#### [Extracted data]
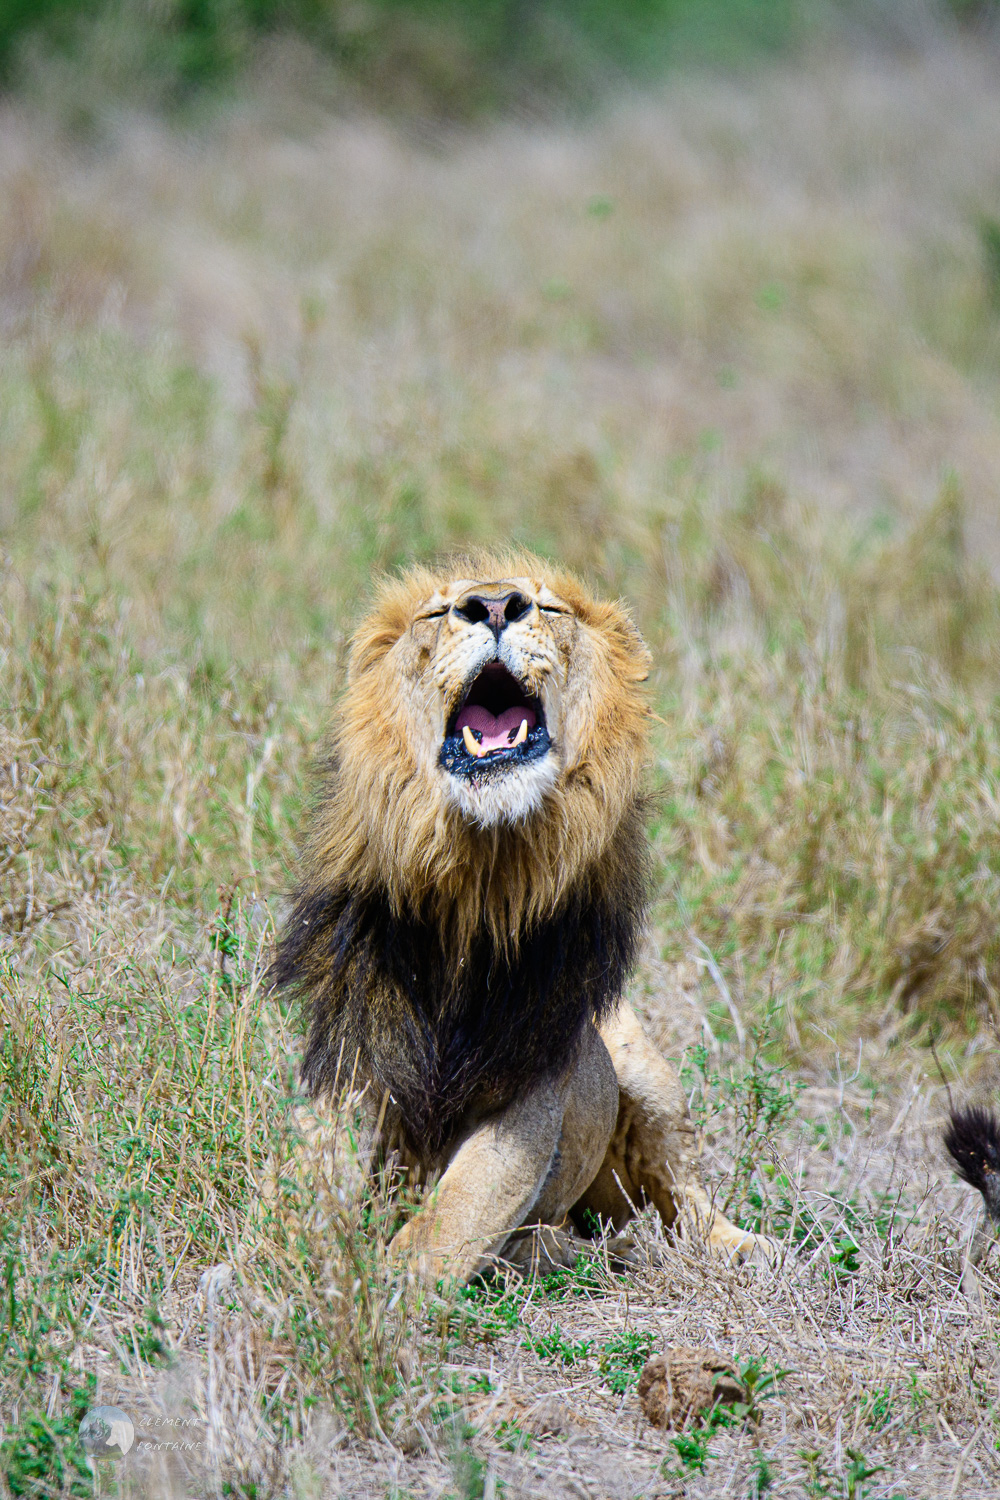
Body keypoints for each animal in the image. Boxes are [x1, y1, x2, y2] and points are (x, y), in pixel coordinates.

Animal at [269, 558, 773, 1284]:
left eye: (548, 608)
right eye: (437, 613)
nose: (494, 606)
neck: (477, 887)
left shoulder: (533, 1092)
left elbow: (454, 1214)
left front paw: (383, 1289)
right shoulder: (356, 1058)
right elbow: (306, 1180)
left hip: (642, 1069)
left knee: (680, 1190)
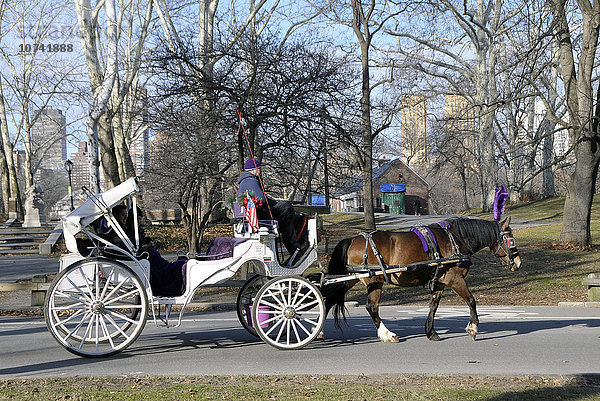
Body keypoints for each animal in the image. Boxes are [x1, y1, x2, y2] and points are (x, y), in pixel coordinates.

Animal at [324, 216, 520, 340]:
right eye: (510, 240)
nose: (517, 262)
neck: (456, 240)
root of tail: (352, 239)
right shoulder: (455, 279)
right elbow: (471, 300)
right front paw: (473, 328)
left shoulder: (440, 282)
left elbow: (433, 306)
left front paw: (431, 332)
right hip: (374, 281)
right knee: (371, 307)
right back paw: (387, 334)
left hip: (350, 279)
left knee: (328, 301)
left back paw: (319, 332)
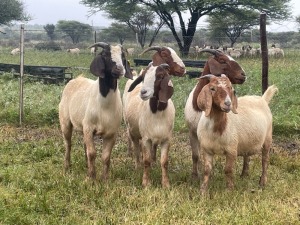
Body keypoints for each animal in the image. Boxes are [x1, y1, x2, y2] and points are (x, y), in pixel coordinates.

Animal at [58, 41, 132, 180]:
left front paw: (105, 179)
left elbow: (106, 157)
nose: (119, 69)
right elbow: (92, 153)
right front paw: (92, 177)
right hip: (65, 121)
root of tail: (77, 79)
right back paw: (66, 166)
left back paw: (86, 165)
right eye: (105, 54)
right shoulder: (89, 127)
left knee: (84, 145)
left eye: (123, 56)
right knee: (68, 144)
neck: (104, 106)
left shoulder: (111, 132)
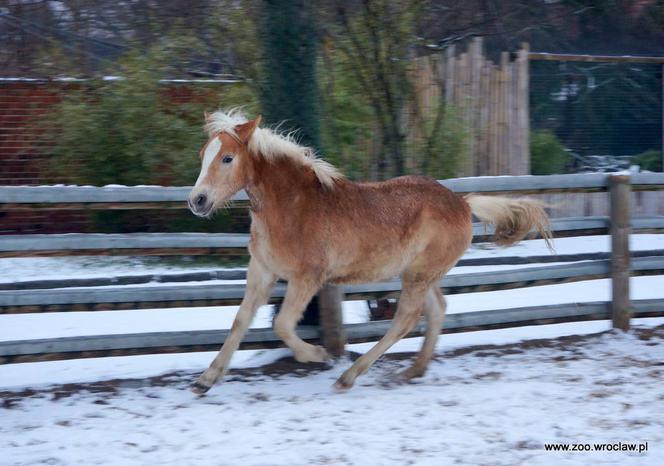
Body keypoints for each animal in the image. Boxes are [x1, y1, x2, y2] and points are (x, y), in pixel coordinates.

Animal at [187, 109, 548, 394]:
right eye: (202, 154)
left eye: (228, 158)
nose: (197, 201)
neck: (293, 207)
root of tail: (462, 203)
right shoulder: (262, 271)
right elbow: (240, 320)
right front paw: (206, 379)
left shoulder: (308, 277)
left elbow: (283, 325)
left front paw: (318, 355)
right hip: (422, 274)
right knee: (437, 310)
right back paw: (413, 371)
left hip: (417, 275)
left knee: (406, 319)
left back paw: (349, 376)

#### [Task description]
Everything in the records above is to be copied exactly, except the pictures.

#### [Task result]
Body keypoints for each animal in the image. Boxes are [x1, y1, x2, y2] and points are (x, y), in pixel coordinates.

Animal at [269, 558, 773, 1284]:
left eye: (548, 608)
right eye: (437, 613)
nose: (494, 606)
neck: (477, 887)
left shoulder: (533, 1092)
left elbow: (454, 1214)
left front paw: (383, 1289)
right shoulder: (356, 1058)
right elbow: (306, 1180)
left hip: (642, 1069)
left knee: (680, 1190)
Body keypoints for each animal in the image. Boxes are [x1, y1, x2, y2] and points are (x, y), in pixel coordinates.

Animal at [324, 216, 520, 340]:
right eye: (510, 240)
nose: (517, 262)
neck: (456, 240)
root of tail: (352, 239)
right shoulder: (455, 279)
right elbow: (471, 300)
right front paw: (473, 328)
left shoulder: (440, 282)
left elbow: (433, 306)
left front paw: (431, 332)
right hip: (374, 281)
right knee: (371, 307)
right back paw: (387, 334)
left hip: (350, 279)
left knee: (328, 301)
left back paw: (319, 332)
Body keypoints for each animal in the image. Boxes are [x1, y1, x2, y2] and points are (x, y), in pixel coordinates.

Animal at [58, 41, 132, 180]:
left front paw: (105, 179)
left elbow: (106, 157)
nose: (119, 69)
right elbow: (92, 153)
right front paw: (92, 177)
right hip: (65, 121)
root of tail: (77, 79)
right back paw: (66, 166)
left back paw: (86, 165)
right eye: (105, 54)
right shoulder: (89, 127)
left knee: (84, 145)
left eye: (123, 56)
right knee: (68, 144)
neck: (104, 106)
left shoulder: (111, 132)
Body keypoints for each animal in the image. Boxes are [x1, y1, x2, y2] and points are (x, y), in pixel coordinates.

Animal at [187, 109, 548, 394]:
right eye: (202, 154)
left eye: (228, 158)
nose: (197, 201)
neck: (293, 207)
root of tail: (462, 203)
right shoulder: (262, 271)
right elbow: (240, 320)
right front paw: (206, 379)
left shoulder: (308, 277)
left elbow: (283, 325)
left front paw: (318, 355)
right hip: (422, 274)
right knee: (437, 310)
right back paw: (413, 371)
left hip: (417, 275)
left knee: (406, 319)
left back paw: (349, 376)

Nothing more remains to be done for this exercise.